Saturday, March 10, 2007

Reclaim your GNU/Linux

[Technical]

One of the most common problems that people face with multiple OS's - Windows and GNU/Linux is that the boot loader (Grub) disappears upon re-installing Windows.
This also happens if you have Tux installed in a second hard-disk which you later decide to make your sole hard disk.

For LILO, earlier, with certain versions of Mandrake etc., I used to go through all steps of the installer but the last part where it copies the files (asking it not to make any changes to the partitions), by which time LILO is written on the MBR, after which I boot to Tux and modify its settings.


This is the solution for Grub which works on FC5 (and possibly all other FC distros):
http://www.fedoraforum.org/forum/showthread.php?t=975

For point 4 there, just choose the "Continue" button so that it autodetects.

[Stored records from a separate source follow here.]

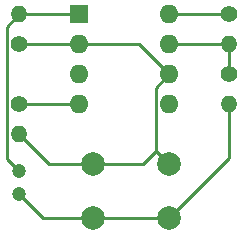
<source format=gtl>
%TF.GenerationSoftware,KiCad,Pcbnew,7.0.10*%
%TF.CreationDate,2024-01-13T00:40:46-05:00*%
%TF.ProjectId,555_toggle-switch,3535355f-746f-4676-976c-652d73776974,rev?*%
%TF.SameCoordinates,Original*%
%TF.FileFunction,Copper,L1,Top*%
%TF.FilePolarity,Positive*%
%FSLAX46Y46*%
G04 Gerber Fmt 4.6, Leading zero omitted, Abs format (unit mm)*
G04 Created by KiCad (PCBNEW 7.0.10) date 2024-01-13 00:40:46*
%MOMM*%
%LPD*%
G01*
G04 APERTURE LIST*
%TA.AperFunction,ComponentPad*%
%ADD10R,1.600000X1.600000*%
%TD*%
%TA.AperFunction,ComponentPad*%
%ADD11O,1.600000X1.600000*%
%TD*%
%TA.AperFunction,ComponentPad*%
%ADD12C,1.400000*%
%TD*%
%TA.AperFunction,ComponentPad*%
%ADD13O,1.400000X1.400000*%
%TD*%
%TA.AperFunction,ComponentPad*%
%ADD14C,1.200000*%
%TD*%
%TA.AperFunction,ComponentPad*%
%ADD15C,2.000000*%
%TD*%
%TA.AperFunction,Conductor*%
%ADD16C,0.250000*%
%TD*%
G04 APERTURE END LIST*
D10*
%TO.P,U1,1,GND*%
%TO.N,GND*%
X121920000Y-93980000D03*
D11*
%TO.P,U1,2,TR*%
%TO.N,Net-(U1-THR)*%
X121920000Y-96520000D03*
%TO.P,U1,3,Q*%
%TO.N,unconnected-(U1-Q-Pad3)*%
X121920000Y-99060000D03*
%TO.P,U1,4,R*%
%TO.N,Net-(U1-R)*%
X121920000Y-101600000D03*
%TO.P,U1,5,CV*%
%TO.N,unconnected-(U1-CV-Pad5)*%
X129540000Y-101600000D03*
%TO.P,U1,6,THR*%
%TO.N,Net-(U1-THR)*%
X129540000Y-99060000D03*
%TO.P,U1,7,DIS*%
%TO.N,Net-(U1-DIS)*%
X129540000Y-96520000D03*
%TO.P,U1,8,VCC*%
%TO.N,+3V3*%
X129540000Y-93980000D03*
%TD*%
D12*
%TO.P,R4,1*%
%TO.N,Net-(U1-DIS)*%
X134620000Y-99060000D03*
D13*
%TO.P,R4,2*%
%TO.N,Net-(C2-Pad1)*%
X134620000Y-101600000D03*
%TD*%
D12*
%TO.P,R1,1*%
%TO.N,Net-(U1-THR)*%
X116840000Y-96520000D03*
D13*
%TO.P,R1,2*%
%TO.N,GND*%
X116840000Y-93980000D03*
%TD*%
D14*
%TO.P,C2,1*%
%TO.N,Net-(C2-Pad1)*%
X116840000Y-109220000D03*
%TO.P,C2,2*%
%TO.N,GND*%
X116840000Y-107220000D03*
%TD*%
D12*
%TO.P,R2,1*%
%TO.N,+3V3*%
X134620000Y-93980000D03*
D13*
%TO.P,R2,2*%
%TO.N,Net-(U1-DIS)*%
X134620000Y-96520000D03*
%TD*%
D12*
%TO.P,R3,1*%
%TO.N,Net-(U1-R)*%
X116840000Y-101600000D03*
D13*
%TO.P,R3,2*%
%TO.N,Net-(U1-THR)*%
X116840000Y-104140000D03*
%TD*%
D15*
%TO.P,SW1,1,1*%
%TO.N,Net-(U1-THR)*%
X123040000Y-106680000D03*
X129540000Y-106680000D03*
%TO.P,SW1,2,2*%
%TO.N,Net-(C2-Pad1)*%
X123040000Y-111180000D03*
X129540000Y-111180000D03*
%TD*%
D16*
%TO.N,Net-(C2-Pad1)*%
X134620000Y-106100000D02*
X134620000Y-101600000D01*
X118800000Y-111180000D02*
X116840000Y-109220000D01*
X123040000Y-111180000D02*
X129540000Y-111180000D01*
X129540000Y-111180000D02*
X134620000Y-106100000D01*
X123040000Y-111180000D02*
X118800000Y-111180000D01*
%TO.N,GND*%
X115815000Y-95005000D02*
X115815000Y-106195000D01*
X115815000Y-106195000D02*
X116840000Y-107220000D01*
X116840000Y-93980000D02*
X115815000Y-95005000D01*
X116840000Y-93980000D02*
X121920000Y-93980000D01*
%TO.N,Net-(U1-THR)*%
X128415000Y-105555000D02*
X128415000Y-100185000D01*
X128415000Y-100185000D02*
X129540000Y-99060000D01*
X129540000Y-106680000D02*
X128415000Y-105555000D01*
X123040000Y-106680000D02*
X119380000Y-106680000D01*
X127290000Y-106680000D02*
X128415000Y-105555000D01*
X127000000Y-96520000D02*
X129540000Y-99060000D01*
X123040000Y-106680000D02*
X127290000Y-106680000D01*
X119380000Y-106680000D02*
X116840000Y-104140000D01*
X121920000Y-96520000D02*
X127000000Y-96520000D01*
X116840000Y-96520000D02*
X121920000Y-96520000D01*
%TO.N,+3V3*%
X129540000Y-93980000D02*
X134620000Y-93980000D01*
%TO.N,Net-(U1-DIS)*%
X134620000Y-96520000D02*
X134620000Y-99060000D01*
X129540000Y-96520000D02*
X134620000Y-96520000D01*
%TO.N,Net-(U1-R)*%
X121920000Y-101600000D02*
X116840000Y-101600000D01*
%TD*%
M02*

</source>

After this, if the system reports that certain parts only have been mounted into /mnt/sysimage, you might not be able to install Grub on the MBR successfully.

So, vi /mnt/sysimage/etc/fstab or /etc/fstab if you have chroot'ed as mentioned there.
Correct it so that only partitions and drives which actually are present correctly are mentioned.
In the first column of each row, if you have something like "LABEL=/", correct it to the actual device name - i.e. something like "/dev/hda6".
Reboot and repeat; if your hard disk is still ok, most probably the autodetection will come out clean.

4 comments:

ksp said...

The "correct" way to solve a missing GRUB bootloader is the following:

1. In your installation CD, switch to console mode (usually Ctrl+Alt+F2), or use Knoppix or Ubuntu Live CDs.

2. Mount the partition that has /boot (usually /, root partition) to some location, say /tmp/partition/

3. Now run grub-install --no-floppy /dev/hda --root-directory=/tmp/partition

Quick and easy, and the standard way. The --no-floppy speeds up things when you don't have a floppy disk. This doesn't work when you have a separate boot partition, but it will restore the MBR anyway.

Furthermore, I fail to see the connection to the fstab entry. In FC, it's usually dangerous to change the LABEL=/ entry for the simple reason that FC expects you continue to use that scheme. In particular, upgrades to kernels beyond 2.6.19 might break your boot, because the PATA layer in the kernel has been rewritten, and uses /dev/sdX names now, even for PATA disks.
See this Kernel Newbies page

Abhijit Pai said...

"Quick and easy, and the standard way." - I wonder why Google (search) led me to think otherwise.


"I fail to see the connection to the fstab entry. In FC, it's usually dangerous to change the LABEL=/ entry " - It might be _necessary_ to change stuff in /etc/fstab as it was for me if ones hard disk setup changed.

"... break your boot" - This was being done because the boot was broken.

ksp said...

".. if ones hard disk setup changed ..."

Funnily enough, the LABEL scheme was invented just to handle this. Although FC's default choices made life problematic for those who put in two hard disks with / partitions :D Of course, you can change it with the e2label command, and I usually did to make it include my machines name.

Ubuntu uses UUID numbers which get around this, but they're too cumbersome to use as such.

Devadutta Ghat said...

Although I have done this rescue dance more than once, I really cannot recall the steps when I need them and I always fall back to inserting the disk and performing all steps of install except the copying of files.